There seems to have been a very interesting conversation started among RochesterTurning, Fighting29th, Ontario Republican and the 13WHAM.com blog about the nature of blogging. Evan Dawson has been asking what the opinion of local bloggers is of blogging and journalism, and I just figured I’d go ahead and chime in. Hope that’s OK, fellas?
Evan asked the following:
1) Elmer writes on The Fighting 29th that blogs offer a real chance to find misinformation. While that might be true, doesn’t it seem that blogs are rising as a form of respected journalism?
To the extent that blogging is journalism – or rather, in those cases where it might be seen as journalism – the quality of the content does indeed have the potential to be quite suspect. Then again, the recent history of main stream journalism doesn’t leave traditional news outlets with much to crow about in the veracity department. Mr. Dawson points out the Fast Ferry debacle as one local example, but there are many others.
Actually, blog journalism and traditional journalism have a lot more in common than is generally acknowledged, and perhaps if traditional media considered blogging a return to roots, our democracy’s informed public would be much better off. If you look at many articles posted to the D&C or any other traditional print publication, you will find that the story that runs isn’t really original reporting by the paper in question, but rather a reprinting of an AP news ticker story with perhaps a bit of editing and a few paras thrown in about the local reaction to the story. The same goes for television and radio news, where reports by correspondents from outside the station are rebroadcast. Additional local context or editorializing is done by the anchor before and after the piece. This is not one or two stories, but rather a consistent pattern.
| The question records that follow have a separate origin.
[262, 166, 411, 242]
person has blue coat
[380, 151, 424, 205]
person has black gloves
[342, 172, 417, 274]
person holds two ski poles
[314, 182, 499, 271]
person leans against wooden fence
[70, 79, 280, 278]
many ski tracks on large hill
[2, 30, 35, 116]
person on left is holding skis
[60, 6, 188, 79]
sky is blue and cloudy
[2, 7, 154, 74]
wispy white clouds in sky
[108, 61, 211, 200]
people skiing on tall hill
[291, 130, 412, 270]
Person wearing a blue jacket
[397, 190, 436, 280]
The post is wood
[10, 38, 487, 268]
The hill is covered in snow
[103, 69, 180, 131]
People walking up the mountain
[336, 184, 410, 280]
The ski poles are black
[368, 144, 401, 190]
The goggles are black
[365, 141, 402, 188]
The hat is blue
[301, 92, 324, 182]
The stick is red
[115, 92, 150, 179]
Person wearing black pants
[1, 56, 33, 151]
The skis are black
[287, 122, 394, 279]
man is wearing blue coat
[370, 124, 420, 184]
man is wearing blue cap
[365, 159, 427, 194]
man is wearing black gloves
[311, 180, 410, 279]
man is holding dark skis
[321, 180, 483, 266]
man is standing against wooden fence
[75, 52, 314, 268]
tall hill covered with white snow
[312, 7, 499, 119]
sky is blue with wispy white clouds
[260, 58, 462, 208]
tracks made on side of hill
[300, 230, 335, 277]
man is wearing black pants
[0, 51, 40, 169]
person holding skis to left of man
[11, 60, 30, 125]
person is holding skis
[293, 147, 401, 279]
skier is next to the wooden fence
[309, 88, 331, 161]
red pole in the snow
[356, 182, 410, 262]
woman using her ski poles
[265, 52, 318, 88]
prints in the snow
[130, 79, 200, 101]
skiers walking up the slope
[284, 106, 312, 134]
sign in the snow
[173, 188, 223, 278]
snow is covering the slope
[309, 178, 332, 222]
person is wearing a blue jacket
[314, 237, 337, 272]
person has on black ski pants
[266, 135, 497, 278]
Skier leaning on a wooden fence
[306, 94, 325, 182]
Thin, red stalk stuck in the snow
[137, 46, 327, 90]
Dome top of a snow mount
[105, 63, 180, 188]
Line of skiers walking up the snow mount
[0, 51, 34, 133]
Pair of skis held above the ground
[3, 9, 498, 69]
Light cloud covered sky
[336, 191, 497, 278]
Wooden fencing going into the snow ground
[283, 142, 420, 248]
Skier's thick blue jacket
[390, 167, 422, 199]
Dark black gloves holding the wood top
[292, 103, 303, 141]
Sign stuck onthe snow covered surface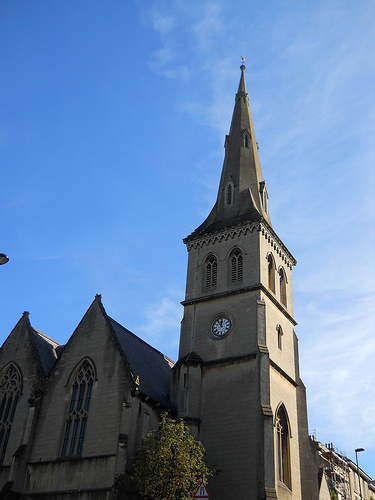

Blogs do much of the same, though the ratio of original content is often opposite: we usually read a full article from a traditional source, quote a paragraph or two, link back to it and then add our own reporting, commentary or whatever along side it. I have often said that blogging might be thought of in many cases as “meta-journalism,” adding additional context to stories carried by mainstream media, or taking two or three stories and putting them together to paint a more complete picture that might get missed when reporting gets too far into the weeds.
So while traditional outlets often advertise themselves with pretentious tag lines like “the most trusted name in news,” or “digging for answers, reporting them first,” the truth is that they are rarely the sole source of information, they rely on collaboration and fair use as much as any blogger, and in fact they are at least as given to inaccuracy as the blogging community and more so.
Why more so? Because the very nature of the Internet – let alone blogging – is collaborative and based on collective assent. Open Source software, for example, relies on many programmers to write code and check each other’s work, and only when that work gets accepted by a plurality is it included in the project. This here blog is proudly powered by one of the greats of Open Source: WordPress. Similarly, bloggers have the ability to spew off whatever ignorant or factually incorrect garbage they want to, but in order for there to be a general consensus of fact, many blogs, bloggers and readers have to agree that what is being said is factual. That’s not as easy nor as prone to mistakes as you might think. Come to think of it, Elmer, the reader from whence the question originates, is a notorious fact checker.
You don’t earn readers by making statements you can’t back up. You don’t earn respect in the blogging community without linking back to where you got your facts from. Obviously, some of us have a few anonymous sources and avenues of finding information that we can’t always disclose. But by and large, debating an issue without proving you are right with external verification is a losing proposition on the Internet. Hence, hyperlinks and quotations become sort of an inline bibliography from where you back your reporting up. No such vehicle exists or ever has existed for traditional journalism.
The tremendous advantage that MSM sources do have is resources. This is the primary reason that large media outlets are not likely to go away: having a plurality of journalists – some hired, some freelance – all covering one story for your paper means you get access to stuff we bloggers don’t get. Having a television station that reaches an entire constituency means getting interviews and access we bloggers don’t enjoy.
But having those advantages also means having tremendous responsibility as well. That responsibility is not always lived up to, and so blogs also perform the job of fact-checking the media from time to time.